Last time I saw a documentary that had some scenes dramatised by actors, I think it was 'Women Who Kill: The Rose West Story' or maybe 'Inside Hitler's Bunker' on the Biography Channel. It's never been a very credible device, especially nowadays, when the fashion in documentary is 'stripped back, no narrator'. So The Imposter deserves no end of praise, not only for bucking this trend with its acted-out scenes, but for taking what could've been a weeknight Channel 5 true story and telling it like a truly gripping drama.

It's a true story that would be far-fetched if it was fictional. In 1994 13-year-old Nicholas Barclay disappeared from San Antonio, never to be seen again.
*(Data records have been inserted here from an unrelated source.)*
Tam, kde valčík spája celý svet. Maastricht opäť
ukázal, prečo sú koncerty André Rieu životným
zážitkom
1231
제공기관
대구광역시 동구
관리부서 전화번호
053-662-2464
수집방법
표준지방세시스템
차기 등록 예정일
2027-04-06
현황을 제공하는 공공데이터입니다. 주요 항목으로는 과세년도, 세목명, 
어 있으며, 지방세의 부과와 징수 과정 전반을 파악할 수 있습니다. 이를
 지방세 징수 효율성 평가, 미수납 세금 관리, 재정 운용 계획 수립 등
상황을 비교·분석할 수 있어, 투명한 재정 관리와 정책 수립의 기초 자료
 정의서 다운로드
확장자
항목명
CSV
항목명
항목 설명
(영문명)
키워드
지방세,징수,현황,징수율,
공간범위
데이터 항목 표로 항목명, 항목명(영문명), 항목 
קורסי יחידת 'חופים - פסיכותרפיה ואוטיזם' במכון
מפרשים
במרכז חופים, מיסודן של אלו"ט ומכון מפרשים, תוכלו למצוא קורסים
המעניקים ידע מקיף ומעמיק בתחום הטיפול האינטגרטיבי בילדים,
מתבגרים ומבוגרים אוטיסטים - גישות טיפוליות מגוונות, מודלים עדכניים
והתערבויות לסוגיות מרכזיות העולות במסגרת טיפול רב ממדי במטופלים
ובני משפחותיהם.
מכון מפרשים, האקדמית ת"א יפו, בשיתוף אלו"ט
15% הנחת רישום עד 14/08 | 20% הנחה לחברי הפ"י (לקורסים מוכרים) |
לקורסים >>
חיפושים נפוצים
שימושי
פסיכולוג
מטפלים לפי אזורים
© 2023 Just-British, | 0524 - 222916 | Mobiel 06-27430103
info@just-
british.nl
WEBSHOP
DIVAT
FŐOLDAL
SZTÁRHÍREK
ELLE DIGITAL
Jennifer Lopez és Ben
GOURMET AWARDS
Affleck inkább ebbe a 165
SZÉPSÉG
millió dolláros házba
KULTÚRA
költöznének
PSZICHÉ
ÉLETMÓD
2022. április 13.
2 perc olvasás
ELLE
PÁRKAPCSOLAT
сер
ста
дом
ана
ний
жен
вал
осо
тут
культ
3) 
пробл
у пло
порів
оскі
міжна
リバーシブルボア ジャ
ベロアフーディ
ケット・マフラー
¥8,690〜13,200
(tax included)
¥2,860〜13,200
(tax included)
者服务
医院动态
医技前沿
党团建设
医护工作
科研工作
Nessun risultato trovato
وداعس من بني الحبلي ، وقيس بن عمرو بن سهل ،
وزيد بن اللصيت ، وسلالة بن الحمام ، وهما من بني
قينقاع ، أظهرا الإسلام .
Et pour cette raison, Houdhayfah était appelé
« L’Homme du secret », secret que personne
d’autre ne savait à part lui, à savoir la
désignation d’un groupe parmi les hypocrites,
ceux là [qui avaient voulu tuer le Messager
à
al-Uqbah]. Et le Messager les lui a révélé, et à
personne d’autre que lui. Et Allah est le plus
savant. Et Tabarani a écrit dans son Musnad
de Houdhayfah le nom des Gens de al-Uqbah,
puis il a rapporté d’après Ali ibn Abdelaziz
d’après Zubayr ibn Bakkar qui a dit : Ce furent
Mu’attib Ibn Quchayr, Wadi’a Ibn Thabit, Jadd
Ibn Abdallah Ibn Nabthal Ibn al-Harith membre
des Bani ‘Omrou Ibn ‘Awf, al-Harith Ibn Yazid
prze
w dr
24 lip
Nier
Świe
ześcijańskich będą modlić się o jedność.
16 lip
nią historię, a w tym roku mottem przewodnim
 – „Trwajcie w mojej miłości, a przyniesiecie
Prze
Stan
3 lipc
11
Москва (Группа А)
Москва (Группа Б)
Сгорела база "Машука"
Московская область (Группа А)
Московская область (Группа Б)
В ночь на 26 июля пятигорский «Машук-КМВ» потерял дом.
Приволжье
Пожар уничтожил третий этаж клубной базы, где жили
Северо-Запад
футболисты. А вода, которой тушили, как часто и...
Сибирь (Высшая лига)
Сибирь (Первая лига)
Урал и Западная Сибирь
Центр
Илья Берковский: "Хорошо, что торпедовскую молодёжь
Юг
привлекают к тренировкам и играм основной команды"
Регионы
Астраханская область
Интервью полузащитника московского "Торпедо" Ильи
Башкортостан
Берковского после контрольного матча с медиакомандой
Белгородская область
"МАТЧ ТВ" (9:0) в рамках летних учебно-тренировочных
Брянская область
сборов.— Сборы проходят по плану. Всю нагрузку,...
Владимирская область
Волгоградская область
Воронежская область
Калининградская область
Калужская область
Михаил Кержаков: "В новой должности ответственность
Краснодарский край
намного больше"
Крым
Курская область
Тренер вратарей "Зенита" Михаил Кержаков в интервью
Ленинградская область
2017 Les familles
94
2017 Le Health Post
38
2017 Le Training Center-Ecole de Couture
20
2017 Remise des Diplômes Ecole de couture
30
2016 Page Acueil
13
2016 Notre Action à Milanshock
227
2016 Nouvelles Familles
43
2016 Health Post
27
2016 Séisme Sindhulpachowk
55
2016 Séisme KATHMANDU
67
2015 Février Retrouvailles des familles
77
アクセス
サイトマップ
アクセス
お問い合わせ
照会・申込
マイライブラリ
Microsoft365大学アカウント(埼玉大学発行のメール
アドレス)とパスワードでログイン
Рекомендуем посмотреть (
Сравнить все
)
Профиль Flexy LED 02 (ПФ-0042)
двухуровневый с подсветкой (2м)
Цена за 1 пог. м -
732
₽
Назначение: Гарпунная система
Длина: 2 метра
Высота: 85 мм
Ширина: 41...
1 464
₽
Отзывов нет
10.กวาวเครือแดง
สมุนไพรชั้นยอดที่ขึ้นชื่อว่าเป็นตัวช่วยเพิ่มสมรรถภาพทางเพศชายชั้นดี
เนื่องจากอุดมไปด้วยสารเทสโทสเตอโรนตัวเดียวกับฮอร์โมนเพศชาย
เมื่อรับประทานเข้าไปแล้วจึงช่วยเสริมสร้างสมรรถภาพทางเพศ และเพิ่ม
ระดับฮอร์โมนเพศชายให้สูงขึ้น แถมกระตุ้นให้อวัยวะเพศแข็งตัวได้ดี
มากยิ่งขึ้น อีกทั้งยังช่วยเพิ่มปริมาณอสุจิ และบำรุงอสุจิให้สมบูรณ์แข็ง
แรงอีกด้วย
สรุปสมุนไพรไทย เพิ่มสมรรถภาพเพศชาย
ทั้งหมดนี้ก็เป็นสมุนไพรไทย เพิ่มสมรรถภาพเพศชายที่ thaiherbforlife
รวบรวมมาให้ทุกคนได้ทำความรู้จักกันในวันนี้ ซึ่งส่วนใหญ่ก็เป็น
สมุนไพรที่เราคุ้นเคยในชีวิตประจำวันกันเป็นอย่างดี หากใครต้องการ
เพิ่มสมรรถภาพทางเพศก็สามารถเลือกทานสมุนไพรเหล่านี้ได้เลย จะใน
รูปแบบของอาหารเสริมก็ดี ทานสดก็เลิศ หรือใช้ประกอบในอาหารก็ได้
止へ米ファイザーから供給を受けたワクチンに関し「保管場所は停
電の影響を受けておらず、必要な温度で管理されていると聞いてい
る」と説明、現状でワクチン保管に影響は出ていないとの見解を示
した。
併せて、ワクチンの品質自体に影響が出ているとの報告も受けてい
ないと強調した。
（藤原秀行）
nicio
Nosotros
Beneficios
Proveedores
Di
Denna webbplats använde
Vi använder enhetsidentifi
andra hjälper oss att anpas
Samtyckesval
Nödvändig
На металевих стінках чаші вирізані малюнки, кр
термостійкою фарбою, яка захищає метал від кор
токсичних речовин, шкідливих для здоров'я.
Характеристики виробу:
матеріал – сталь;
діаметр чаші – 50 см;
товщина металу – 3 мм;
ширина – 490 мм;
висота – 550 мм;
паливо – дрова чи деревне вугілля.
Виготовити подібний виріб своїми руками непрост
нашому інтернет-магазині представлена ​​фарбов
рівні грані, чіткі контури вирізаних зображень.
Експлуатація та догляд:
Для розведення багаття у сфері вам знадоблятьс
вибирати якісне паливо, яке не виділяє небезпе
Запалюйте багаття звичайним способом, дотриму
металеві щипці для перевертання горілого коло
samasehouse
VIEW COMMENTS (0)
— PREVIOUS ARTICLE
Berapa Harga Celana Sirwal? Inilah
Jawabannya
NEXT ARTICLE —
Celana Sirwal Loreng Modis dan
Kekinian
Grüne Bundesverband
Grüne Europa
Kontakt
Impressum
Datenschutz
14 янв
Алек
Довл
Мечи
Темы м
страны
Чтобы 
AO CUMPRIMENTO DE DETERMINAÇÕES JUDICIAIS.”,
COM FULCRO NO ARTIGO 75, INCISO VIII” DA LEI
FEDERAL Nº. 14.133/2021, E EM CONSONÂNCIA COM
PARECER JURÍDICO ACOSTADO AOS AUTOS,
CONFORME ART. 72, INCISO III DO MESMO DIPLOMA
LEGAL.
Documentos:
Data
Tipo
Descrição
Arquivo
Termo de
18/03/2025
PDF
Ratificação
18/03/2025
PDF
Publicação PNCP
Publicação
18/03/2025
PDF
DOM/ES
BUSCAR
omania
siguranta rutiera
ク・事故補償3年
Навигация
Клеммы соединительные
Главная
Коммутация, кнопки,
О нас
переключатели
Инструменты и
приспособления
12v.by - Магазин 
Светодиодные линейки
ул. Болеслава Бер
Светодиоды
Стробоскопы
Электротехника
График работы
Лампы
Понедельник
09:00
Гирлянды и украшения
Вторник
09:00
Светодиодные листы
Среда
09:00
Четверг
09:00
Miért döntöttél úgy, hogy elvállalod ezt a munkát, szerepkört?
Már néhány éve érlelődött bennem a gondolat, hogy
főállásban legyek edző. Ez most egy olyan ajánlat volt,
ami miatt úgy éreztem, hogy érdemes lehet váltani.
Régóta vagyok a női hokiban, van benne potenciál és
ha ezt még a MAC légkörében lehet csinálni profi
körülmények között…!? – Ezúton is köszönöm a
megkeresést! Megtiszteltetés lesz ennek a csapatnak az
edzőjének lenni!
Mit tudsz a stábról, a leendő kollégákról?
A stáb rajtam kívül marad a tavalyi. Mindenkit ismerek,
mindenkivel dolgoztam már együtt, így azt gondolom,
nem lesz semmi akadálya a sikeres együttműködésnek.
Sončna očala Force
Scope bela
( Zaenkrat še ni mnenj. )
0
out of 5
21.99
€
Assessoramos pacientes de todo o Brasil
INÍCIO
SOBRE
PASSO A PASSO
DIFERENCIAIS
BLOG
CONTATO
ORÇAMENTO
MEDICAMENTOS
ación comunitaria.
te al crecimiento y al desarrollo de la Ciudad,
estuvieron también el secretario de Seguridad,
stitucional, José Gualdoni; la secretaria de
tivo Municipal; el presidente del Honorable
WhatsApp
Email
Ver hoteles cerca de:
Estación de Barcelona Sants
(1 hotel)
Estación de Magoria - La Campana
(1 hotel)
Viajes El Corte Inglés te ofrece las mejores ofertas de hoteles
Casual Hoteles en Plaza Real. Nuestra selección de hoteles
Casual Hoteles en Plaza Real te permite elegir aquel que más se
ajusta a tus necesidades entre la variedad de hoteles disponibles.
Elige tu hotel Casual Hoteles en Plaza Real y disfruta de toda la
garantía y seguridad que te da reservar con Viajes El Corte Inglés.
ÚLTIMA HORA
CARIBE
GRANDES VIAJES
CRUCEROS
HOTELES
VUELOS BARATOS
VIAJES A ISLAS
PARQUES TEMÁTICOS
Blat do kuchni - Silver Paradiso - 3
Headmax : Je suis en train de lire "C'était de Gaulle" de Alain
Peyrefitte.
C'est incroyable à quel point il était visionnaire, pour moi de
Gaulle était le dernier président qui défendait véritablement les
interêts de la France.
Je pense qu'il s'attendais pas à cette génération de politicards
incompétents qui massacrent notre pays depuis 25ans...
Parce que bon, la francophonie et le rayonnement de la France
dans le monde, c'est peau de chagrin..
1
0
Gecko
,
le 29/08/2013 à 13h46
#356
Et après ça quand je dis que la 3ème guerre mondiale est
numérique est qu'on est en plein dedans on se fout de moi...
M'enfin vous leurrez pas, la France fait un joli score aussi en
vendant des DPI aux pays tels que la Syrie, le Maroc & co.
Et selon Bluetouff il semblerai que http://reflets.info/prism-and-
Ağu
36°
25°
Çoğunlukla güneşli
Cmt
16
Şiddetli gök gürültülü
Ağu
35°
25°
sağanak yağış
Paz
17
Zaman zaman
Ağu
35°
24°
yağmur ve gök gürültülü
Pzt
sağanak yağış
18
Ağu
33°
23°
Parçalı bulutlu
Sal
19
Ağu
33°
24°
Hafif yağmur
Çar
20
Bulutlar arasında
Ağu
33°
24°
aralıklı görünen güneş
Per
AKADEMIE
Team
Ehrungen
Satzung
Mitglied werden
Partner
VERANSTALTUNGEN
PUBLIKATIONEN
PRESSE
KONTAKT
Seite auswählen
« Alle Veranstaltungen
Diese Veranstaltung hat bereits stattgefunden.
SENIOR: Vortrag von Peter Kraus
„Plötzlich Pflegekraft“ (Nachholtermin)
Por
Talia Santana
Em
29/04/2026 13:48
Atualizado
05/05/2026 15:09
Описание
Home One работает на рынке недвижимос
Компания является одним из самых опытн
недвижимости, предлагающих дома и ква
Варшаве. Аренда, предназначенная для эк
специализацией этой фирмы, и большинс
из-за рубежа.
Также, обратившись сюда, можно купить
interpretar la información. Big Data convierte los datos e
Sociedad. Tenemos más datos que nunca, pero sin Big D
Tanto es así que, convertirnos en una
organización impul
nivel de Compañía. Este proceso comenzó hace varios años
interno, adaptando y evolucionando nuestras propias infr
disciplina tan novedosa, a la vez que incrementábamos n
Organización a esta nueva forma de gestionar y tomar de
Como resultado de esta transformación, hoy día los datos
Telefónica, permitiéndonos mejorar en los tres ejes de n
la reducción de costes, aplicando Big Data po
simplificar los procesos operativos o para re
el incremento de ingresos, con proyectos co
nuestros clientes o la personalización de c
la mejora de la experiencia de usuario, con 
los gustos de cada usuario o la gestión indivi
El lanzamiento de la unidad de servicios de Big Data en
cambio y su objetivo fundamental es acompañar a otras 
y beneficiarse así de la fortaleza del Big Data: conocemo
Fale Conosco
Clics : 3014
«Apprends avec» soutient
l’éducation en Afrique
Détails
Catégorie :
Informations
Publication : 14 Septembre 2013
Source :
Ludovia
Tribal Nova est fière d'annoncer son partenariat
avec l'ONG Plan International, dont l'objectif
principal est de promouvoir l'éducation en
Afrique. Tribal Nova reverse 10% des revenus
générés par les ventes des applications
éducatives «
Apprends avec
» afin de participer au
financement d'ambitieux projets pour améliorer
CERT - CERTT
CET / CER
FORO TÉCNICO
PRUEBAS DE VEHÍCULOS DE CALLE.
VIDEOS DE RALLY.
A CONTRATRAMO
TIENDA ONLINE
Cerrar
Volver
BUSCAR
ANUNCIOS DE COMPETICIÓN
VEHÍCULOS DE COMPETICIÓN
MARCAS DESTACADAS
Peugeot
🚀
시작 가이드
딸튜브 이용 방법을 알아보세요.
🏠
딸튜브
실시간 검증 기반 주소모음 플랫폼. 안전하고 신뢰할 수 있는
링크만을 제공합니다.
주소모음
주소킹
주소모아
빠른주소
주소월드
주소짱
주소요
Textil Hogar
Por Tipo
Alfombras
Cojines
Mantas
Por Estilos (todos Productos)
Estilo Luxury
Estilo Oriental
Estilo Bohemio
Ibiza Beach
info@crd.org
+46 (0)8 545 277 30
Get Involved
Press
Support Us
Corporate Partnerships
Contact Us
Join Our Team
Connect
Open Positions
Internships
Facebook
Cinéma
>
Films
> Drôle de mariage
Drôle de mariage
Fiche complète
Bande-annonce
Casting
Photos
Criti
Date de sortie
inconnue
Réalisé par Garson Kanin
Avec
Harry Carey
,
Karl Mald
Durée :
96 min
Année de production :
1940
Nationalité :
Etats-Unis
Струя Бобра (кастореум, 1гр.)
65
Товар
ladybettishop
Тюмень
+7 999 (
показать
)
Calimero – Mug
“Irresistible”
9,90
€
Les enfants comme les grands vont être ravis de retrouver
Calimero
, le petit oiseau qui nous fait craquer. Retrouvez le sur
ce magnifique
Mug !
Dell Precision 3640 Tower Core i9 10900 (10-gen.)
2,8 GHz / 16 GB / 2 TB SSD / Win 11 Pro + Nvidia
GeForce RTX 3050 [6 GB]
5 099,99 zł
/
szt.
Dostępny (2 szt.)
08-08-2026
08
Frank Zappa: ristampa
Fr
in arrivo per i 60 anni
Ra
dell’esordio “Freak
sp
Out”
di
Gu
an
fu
In 1997, 23-year-old Frenchman Frédéric Bourdin impersonated a teenager in Spain in order to be taken into a children's home and, fearing his cover was about to be blown, told the authorities he was Barclay, leading the family to come and bring him 'home' to Texas, newly-minted US passport and all. During five months living with the Barclays, he explained away his French accent, different eye colour and changed appearance through a series of lies about having been kidnapped by a child sex ring.

The jersey fooled everyone, but the string of onions would later blow his cover.

The obvious question – how the family ever believed he was their son – soon gives way to the more pertinent one: why they seemingly chose to believe it, in the face of overwhelming evidence to the contrary.

Some of this explanation comes our way through Bourdin himself, the documentary's chief talking head. Director Bart Layton makes the decision to shoot him in constant close-up, which lets us see just how engaging, manipulative, funny, and just plain likeable he is. All the while you're hearing about the con he pulled and the hurt he caused, you're still warming to him. You're almost rooting for him to get away with it.

This is The Imposter's key achievement: it challenges our own notions of truth, and why we accept the things we're told on the basis of how we're told them. You could interpret some of this as a commentary on modern journalism: from our initial standpoint of disgust or shock at Bourdin's actions, Layton drops in details that make us think twice about the Barclay family, just as a tabloid would when it sought to discredit somebody. When Bourdin reveals that he had to imitate Nicholas's hand tattoos for verisimilitude, you think, 'A 13-year-old kid with tattoos?' The mother's history with drugs is mentioned. Suddenly, there are seeds of doubt, expertly planted. Our focus of suspicion begins to shift a little.

"'Ow I keep my identity secret? Facilement! I talk one octave lower, like ze Bruce Wayne."

Intercut with the talking heads – very pleasingly framed, if that matters much to you – are the aforementioned dramatised scenes. They shouldn't work, but they distinguish themselves from the standard true-crime-documentary technique through being shot with a moody sense of intrigue (you fully see actor Adam O'Brian's face so rarely that I wasn't sure if it was Bourdin playing himself until the end credits), and intelligently spliced into the interviewed narrations, sometimes with full dialogue syncing.

I can't remember a time when cinemagoers were so willing to pay to see documentaries. While still mainly the preserve of the arthouse, films like last year's Senna have gained wider theatre audiences through word of mouth rather than settling for straight DVD or on-demand releases. The Imposter is the kind of film that could blow the doors wide open for documentary. Truly cinematic, it demands to be seen in the theatre rather than at home. But moreover, it simply demands to be seen.